S’agissant des divers frais, il convient de fixer les frais kilométriques à 61,88 euros (52kmx2x0,595). En revanche, Monsieur [R] [E] ne justifie pas des frais d’affranchissement ou de photocopies.
3. Sur la demande de partage des frais d’expertise
Dès lors que les parties ont trouvé une issue amiable à leur litige, il n’y a pas lieu de statuer sur le coût des frais d’expertise entre eux, ce point devant avoir été pris en compte lors des négociations entreprises en vue de la conclusions de l’acte notarié du 29 décembre 2023.

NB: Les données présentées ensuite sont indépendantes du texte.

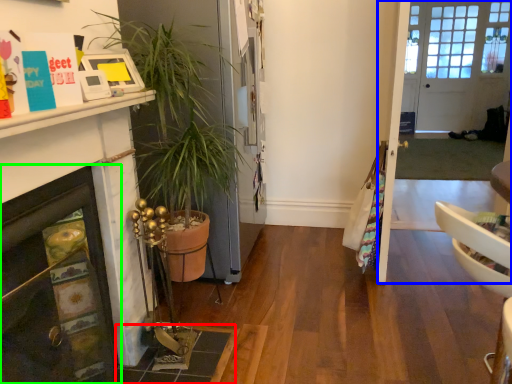
Question: Considering the real-world distances, which object is farthest from tile (highlighted by a red box)? glass door (highlighted by a blue box) or fireplace (highlighted by a green box)?

Choices:
 (A) glass door
 (B) fireplace

Answer: (A)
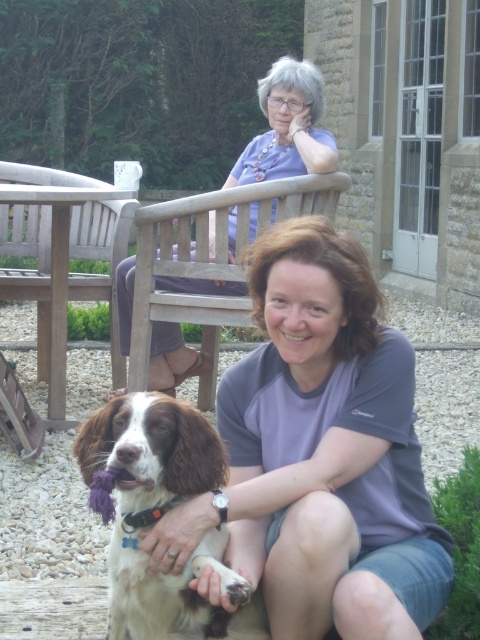
Which is more to the right, wooden park bench at upper center or matte purple blouse at upper center?

matte purple blouse at upper center

Who is more distant from viewer, (2,209) or (205,289)?

Point (2,209)

The image size is (480, 640). What do you see at coordinates (61, 259) in the screenshot?
I see `wooden park bench at upper center` at bounding box center [61, 259].

The height and width of the screenshot is (640, 480). Identify the location of wooden park bench at upper center. (61, 259).

Is white fur dog at lower left smaller than wooden park bench at upper center?

Yes.

Who is more forward, (134,611) or (90,243)?

Point (134,611)

The height and width of the screenshot is (640, 480). What do you see at coordinates (159, 516) in the screenshot?
I see `white fur dog at lower left` at bounding box center [159, 516].

Identify the location of white fur dog at lower left. (159, 516).

Between white fur dog at lower left and matte purple blouse at upper center, which one has more height?

matte purple blouse at upper center

What do you see at coordinates (159, 516) in the screenshot? This screenshot has width=480, height=640. I see `white fur dog at lower left` at bounding box center [159, 516].

Is point (191, 620) positioned after point (321, 154)?

No, it is in front of (321, 154).

Identify the location of white fur dog at lower left. Image resolution: width=480 pixels, height=640 pixels. (159, 516).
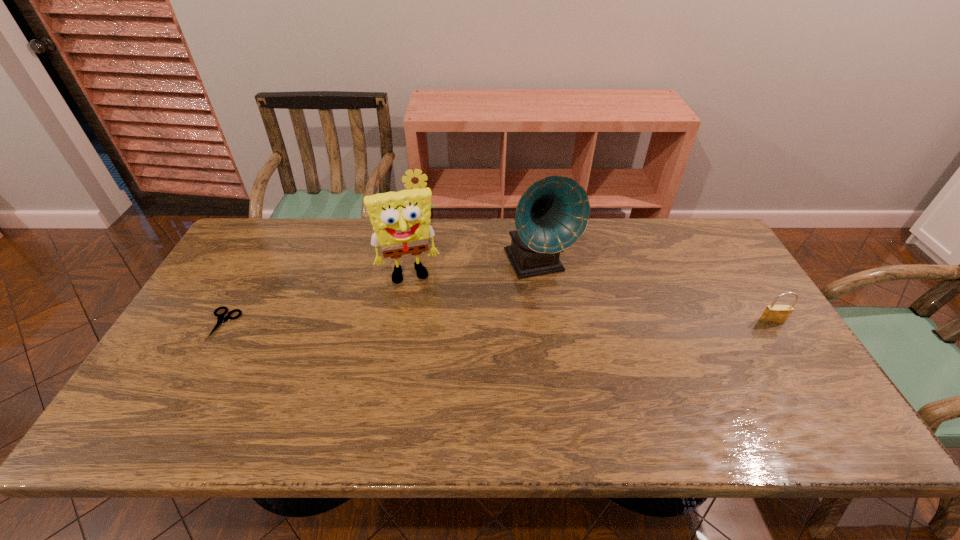
The width and height of the screenshot is (960, 540). Find the location of `shears`. shears is located at coordinates 221,319.

I want to click on the shortest object, so click(x=221, y=319).

Find the location of a particular element. the rightmost object is located at coordinates (773, 314).

Identify the location of padlock. The image size is (960, 540). (773, 314).

At what (x,y) coordinates should I click in order to perform the action: click on the second object from right to left. Please return your answer as a coordinate pair (x, y). The height and width of the screenshot is (540, 960). Looking at the image, I should click on tap(553, 213).

You are a GUI agent. You are given a task and a screenshot of the screen. Output one action in this format:
    pyautogui.click(x=<x>, y=<y>)
    Task: Click on the tallest object
    
    Given the screenshot: What is the action you would take?
    [x=553, y=213]

Locate an element on the screen. This screenshot has height=540, width=960. sunflower is located at coordinates (418, 179).

Locate an element on the screen. the farthest object is located at coordinates (418, 179).

The height and width of the screenshot is (540, 960). I want to click on sponge, so click(x=401, y=220).

The height and width of the screenshot is (540, 960). I want to click on vacant space located 0.170m on the front of the shortest object, so click(182, 397).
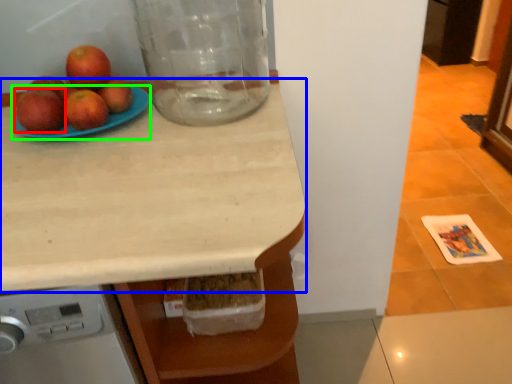
Question: Based on their relative distances, which object is nearer to apple (highlighted by a red box)? Choose from countertop (highlighted by a blue box) and glass plate (highlighted by a green box).

Choices:
 (A) countertop
 (B) glass plate

Answer: (B)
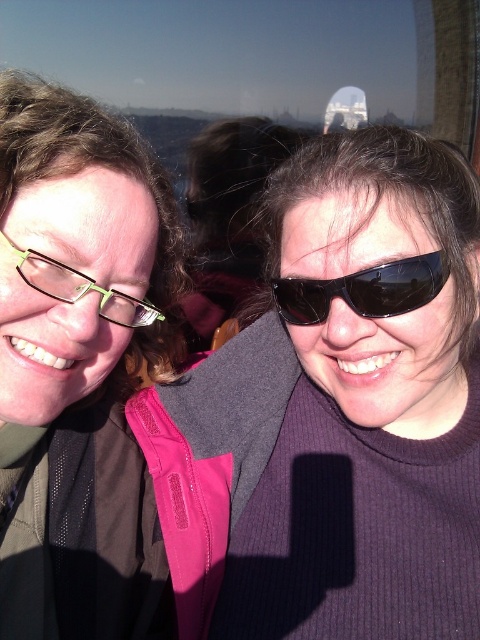
Does point (370, 269) lie behind point (48, 289)?

Yes, it is.

Who is higher up, black reflective sunglasses at center or green plastic glasses at left?

Positioned higher is black reflective sunglasses at center.

Does point (414, 257) come closer to viewer compared to point (146, 305)?

Yes, point (414, 257) is closer to viewer.

Find the location of a particular element. This screenshot has width=480, height=640. black reflective sunglasses at center is located at coordinates (363, 289).

Does matte green glasses at left have a lesser width compared to green plastic glasses at left?

No, matte green glasses at left is not thinner than green plastic glasses at left.

Does matte green glasses at left appear under green plastic glasses at left?

Yes, matte green glasses at left is below green plastic glasses at left.

Identify the location of matte green glasses at left. (79, 365).

This screenshot has width=480, height=640. Find the location of `matte green glasses at left`. matte green glasses at left is located at coordinates (79, 365).

Is matte green glasses at left below black reflective sunglasses at center?

Correct, matte green glasses at left is located below black reflective sunglasses at center.

Where is `matte green glasses at left`? Image resolution: width=480 pixels, height=640 pixels. matte green glasses at left is located at coordinates (79, 365).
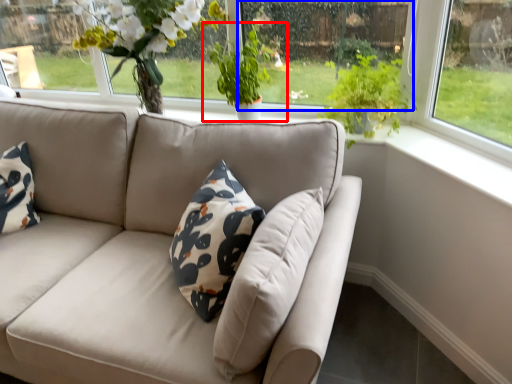
Question: Which object appears closest to the camera in this image, houseplant (highlighted by a red box) or window screen (highlighted by a blue box)?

4. Sur les autres demandes
Chacune des parties conservera la charge de ses dépens.
PAR CE MOTIFS,
Statuant publiquement, par ordonnance réputée contradictoire et en matière de contestation d’honoraires, au siège de la cour d’appel de Chambéry,
DÉCLARONS recevable le recours formé par M. [W] [M] à l’encontre de l’ordonnance rendue le 13 juin 2024 par la présidente du tribunal judiciaire de Chambéry, chargée du contrôle des expertises,
INFIRMONS l’ordonnance du 13 juin 2024,
STATUONS à nouveau,
FIXONS à 4 341,88 euros HT soit 5210,26 euros TTC le montant de la rémunération de l’expert,
DISONS que l’expert percevra du greffe la somme consignée s’élevant à
3 500 euros,
AUTORISONS le régisseur du tribunal judiciaire de Chambéry à régler cette somme au bénéficiaire,
CONDAMNONS à M. [W] [M] de procéder au paiement de la somme de 1 710,26 euros au profit de M. [R] [E],
DÉBOUTONS M. [W] [M] de sa demande de partage du coût de l’expertise,
LAISSONS à chacun des parties la charge de ses dépens.
Ainsi prononcé le trois Juin deux mille vingt cinq par mise à disposition de l’ordonnance au greffe de la Cour, les parties en ayant été préalablement avisées dans les conditions prévues au deuxième alinéa de l’article 450 du Code de procédure civile, et signé par Marie-France BAY RENAUD, première présidente, et Sophie MESSA, greffière.
LA GREFFIERE LA PREMIERE PRESIDENTE
— Copie de la présente ordonnance notifiée aux parties en LRAR,
— copie pour information au président du TJ de Chambéry,
— retour des pièces aux parties aux avocats,
— copie au régisseur TJ de Chambéry,
— formule excécutoire adressée à M. [E].